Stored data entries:
--- --- ---
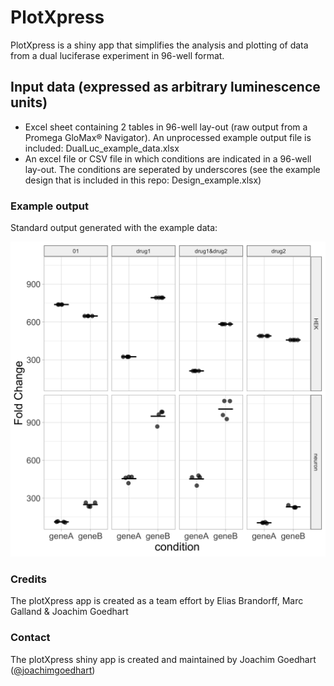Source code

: # PlotXpress
 
PlotXpress is a shiny app that simplifies the analysis and plotting of data from a dual luciferase experiment in 96-well format.

## Input data (expressed as arbitrary luminescence units)
* Excel sheet containing 2 tables in 96-well lay-out (raw output from a Promega GloMax® Navigator). An unprocessed example output file is included: DualLuc_example_data.xlsx
* An excel file or CSV file in which conditions are indicated in a 96-well lay-out. The conditions are seperated by underscores (see the example design that is included in this repo: Design_example.xlsx)

### Example output

Standard output generated with the example data:

![alt text](https://github.com/ScienceParkStudyGroup/PlotXpress/blob/master/plotXpress_example.png "Output")

### Credits

<p>The plotXpress app is created as a team effort by Elias Brandorff, Marc Galland & Joachim Goedhart</p>

### Contact

The plotXpress shiny app is created and maintained by Joachim Goedhart ([@joachimgoedhart](https://twitter.com/joachimgoedhart))
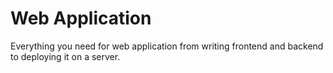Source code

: # Web Application
Everything you need for web application from writing frontend and backend to deploying it on a server.
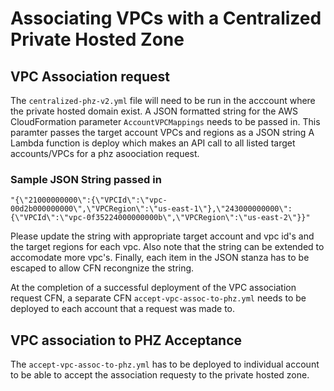 # Associating VPCs with a Centralized Private Hosted Zone

## VPC Association request
The `centralized-phz-v2.yml` file will need to be run in the acccount where the private hosted domain exist.
A JSON formatted string for the AWS CloudFormation parameter `AccountVPCMappings` needs to be passed in. This paramter passes the target account VPCs and regions as a JSON string
A Lambda function is deploy which makes an API  call to all listed target accounts/VPCs for a phz asoociation request.

### Sample JSON String passed in ###
 `"{\"21000000000\":{\"VPCId\":\"vpc-00d2b000000000\",\"VPCRegion\":\"us-east-1\"},\"243000000000\":{\"VPCId\":\"vpc-0f35224000000000b\",\"VPCRegion\":\"us-east-2\"}}"`
 
 Please update the string with appropriate target account and vpc id's and the target regions for each vpc. Also note that the string can be extended to accomodate more vpc's. Finally, each item in the JSON stanza has to be escaped to allow CFN recongnize the string. 

At the completion of a successful deployment of the VPC association request CFN, a separate CFN `accept-vpc-assoc-to-phz.yml` needs to be deployed to each account that a request was made to. 

## VPC association to PHZ Acceptance
The `accept-vpc-assoc-to-phz.yml` has to be deployed to individual account  to be able to accept the association requesty to the private hosted zone.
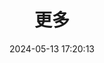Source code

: ---
title: 更多
index: false
date: 2024-05-13 17:20:13
icon: solar:code-scan-bold
sidebar: false
article: false
category:
  - 更多
---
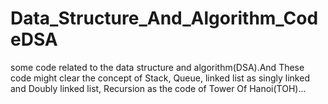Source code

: # Data_Structure_And_Algorithm_CodeDSA
some code related to the data structure and algorithm(DSA).And These code might clear the concept of Stack, Queue, linked list as singly linked and Doubly linked list, Recursion as the code of Tower Of Hanoi(TOH)...
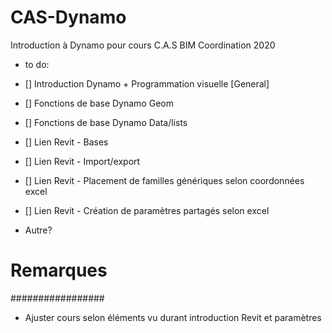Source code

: # CAS-Dynamo
Introduction à Dynamo pour cours C.A.S BIM Coordination 2020

* to do:

- [] Introduction Dynamo + Programmation visuelle [General]
- [] Fonctions de base Dynamo Geom
- [] Fonctions de base Dynamo Data/lists
- [] Lien Revit - Bases
- [] Lien Revit - Import/export
- [] Lien Revit - Placement de familles génériques selon coordonnées excel
- [] Lien Revit - Création de paramètres partagés selon excel

- Autre?

# Remarques
#################

- Ajuster cours selon éléments vu durant introduction Revit et paramètres

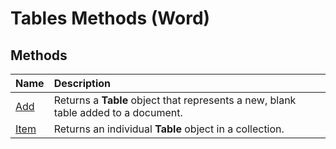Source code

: 
# Tables Methods (Word)

## Methods



|**Name**|**Description**|
|:-----|:-----|
|[Add](127b5f74-876f-1307-5d25-a04c99debd6b.md)|Returns a  **Table** object that represents a new, blank table added to a document.|
|[Item](ee8815a2-8a62-a229-2752-aa19f5fd334f.md)|Returns an individual  **Table** object in a collection.|
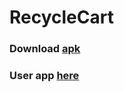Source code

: # RecycleCart

### Download [apk](https://github.com/Coder481/RecycleCart/releases/download/Latest/recyclerCart_admin_v0.6.apk)

### User app [here](https://github.com/Coder481/EcomUser/tree/ecom_user_v0.6)
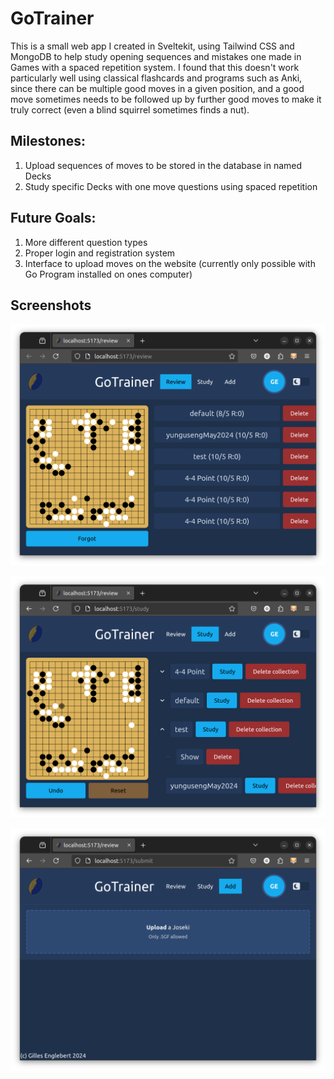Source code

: # GoTrainer

This is a small web app I created in Sveltekit, using Tailwind CSS and MongoDB to help study opening sequences and mistakes one made in Games with a spaced repetition system. I found that this doesn't work particularly well using classical flashcards and programs such as Anki, since there can be multiple good moves in a given position, and a good move sometimes needs to be followed up by further good moves to make it truly correct (even a blind squirrel sometimes finds a nut).

## Milestones:

1. Upload sequences of moves to be stored in the database in named Decks
2. Study specific Decks with one move questions using spaced repetition

## Future Goals:

1. More different question types
2. Proper login and registration system
3. Interface to upload moves on the website (currently only possible with Go Program installed on ones computer)

## Screenshots

![Alt text](https://github.com/denengelbert/JosekiTrainer/blob/master/static/review.png?raw=true)

![Alt text](https://github.com/denengelbert/JosekiTrainer/blob/master/static/study.png?raw=true)

![Alt text](https://github.com/denengelbert/JosekiTrainer/blob/master/static/upload.png?raw=true)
--- --- ---
» WORK INSTRUCTION: Rewrite the lines above as a numbered list, omitting the blank lines and the pictures.

» WRITTEN SOLUTION:
1. Source code
2. : # PlotXpress
3. PlotXpress is a shiny app that simplifies the analysis and plotting of data from a dual luciferase experiment in 96-well format.
4. ## Input data (expressed as arbitrary luminescence units)
5. * Excel sheet containing 2 tables in 96-well lay-out (raw output from a Promega GloMax® Navigator). An unprocessed example output file is included: DualLuc_example_data.xlsx
6. * An excel file or CSV file in which conditions are indicated in a 96-well lay-out. The conditions are seperated by underscores (see the example design that is included in this repo: Design_example.xlsx)
7. ### Example output
8. Standard output generated with the example data:
9. ![alt text](https://github.com/ScienceParkStudyGroup/PlotXpress/blob/master/plotXpress_example.png "Output")
10. ### Credits
11. <p>The plotXpress app is created as a team effort by Elias Brandorff, Marc Galland & Joachim Goedhart</p>
12. ### Contact
13. The plotXpress shiny app is created and maintained by Joachim Goedhart ([@joachimgoedhart](https://twitter.com/joachimgoedhart))
14. Source code
15. : # Web Application
16. Everything you need for web application from writing frontend and backend to deploying it on a server.
17.  # Associating VPCs with a Centralized Private Hosted Zone
18. ## VPC Association request
19. The `centralized-phz-v2.yml` file will need to be run in the acccount where the private hosted domain exist.
20. A JSON formatted string for the AWS CloudFormation parameter `AccountVPCMappings` needs to be passed in. This paramter passes the target account VPCs and regions as a JSON string
21. A Lambda function is deploy which makes an API  call to all listed target accounts/VPCs for a phz asoociation request.
22. ### Sample JSON String passed in ###
23.  `"{\"21000000000\":{\"VPCId\":\"vpc-00d2b000000000\",\"VPCRegion\":\"us-east-1\"},\"243000000000\":{\"VPCId\":\"vpc-0f35224000000000b\",\"VPCRegion\":\"us-east-2\"}}"`
24.  Please update the string with appropriate target account and vpc id's and the target regions for each vpc. Also note that the string can be extended to accomodate more vpc's. Finally, each item in the JSON stanza has to be escaped to allow CFN recongnize the string. 
25. At the completion of a successful deployment of the VPC association request CFN, a separate CFN `accept-vpc-assoc-to-phz.yml` needs to be deployed to each account that a request was made to. 
26. ## VPC association to PHZ Acceptance
27. The `accept-vpc-assoc-to-phz.yml` has to be deployed to individual account  to be able to accept the association requesty to the private hosted zone.
28. Source code
29. : ---
30. title: 更多
31. index: false
32. date: 2024-05-13 17:20:13
33. icon: solar:code-scan-bold
34. sidebar: false
35. article: false
36. category:
37.   - 更多
38. ---
39. Source code
40. : # Data_Structure_And_Algorithm_CodeDSA
41. some code related to the data structure and algorithm(DSA).And These code might clear the concept of Stack, Queue, linked list as singly linked and Doubly linked list, Recursion as the code of Tower Of Hanoi(TOH)...
42. Source code
43. : # CAS-Dynamo
44. Introduction à Dynamo pour cours C.A.S BIM Coordination 2020
45. * to do:
46. - [] Introduction Dynamo + Programmation visuelle [General]
47. - [] Fonctions de base Dynamo Geom
48. - [] Fonctions de base Dynamo Data/lists
49. - [] Lien Revit - Bases
50. - [] Lien Revit - Import/export
51. - [] Lien Revit - Placement de familles génériques selon coordonnées excel
52. - [] Lien Revit - Création de paramètres partagés selon excel
53. - Autre?
54. # Remarques
55. #################
56. - Ajuster cours selon éléments vu durant introduction Revit et paramètres
57. Source code
58. : 
59. # Tables Methods (Word)
60. ## Methods
61. |**Name**|**Description**|
62. |:-----|:-----|
63. |[Add](127b5f74-876f-1307-5d25-a04c99debd6b.md)|Returns a  **Table** object that represents a new, blank table added to a document.|
64. |[Item](ee8815a2-8a62-a229-2752-aa19f5fd334f.md)|Returns an individual  **Table** object in a collection.|
65. Source code
66. : # RecycleCart
67. ### Download [apk](https://github.com/Coder481/RecycleCart/releases/download/Latest/recyclerCart_admin_v0.6.apk)
68. ### User app [here](https://github.com/Coder481/EcomUser/tree/ecom_user_v0.6)
69. Source code
70. : # GoTrainer
71. This is a small web app I created in Sveltekit, using Tailwind CSS and MongoDB to help study opening sequences and mistakes one made in Games with a spaced repetition system. I found that this doesn't work particularly well using classical flashcards and programs such as Anki, since there can be multiple good moves in a given position, and a good move sometimes needs to be followed up by further good moves to make it truly correct (even a blind squirrel sometimes finds a nut).
72. ## Milestones:
73. 1. Upload sequences of moves to be stored in the database in named Decks
74. 2. Study specific Decks with one move questions using spaced repetition
75. ## Future Goals:
76. 1. More different question types
77. 2. Proper login and registration system
78. 3. Interface to upload moves on the website (currently only possible with Go Program installed on ones computer)
79. ## Screenshots
80. ![Alt text](https://github.com/denengelbert/JosekiTrainer/blob/master/static/review.png?raw=true)
81. ![Alt text](https://github.com/denengelbert/JosekiTrainer/blob/master/static/study.png?raw=true)
82. ![Alt text](https://github.com/denengelbert/JosekiTrainer/blob/master/static/upload.png?raw=true)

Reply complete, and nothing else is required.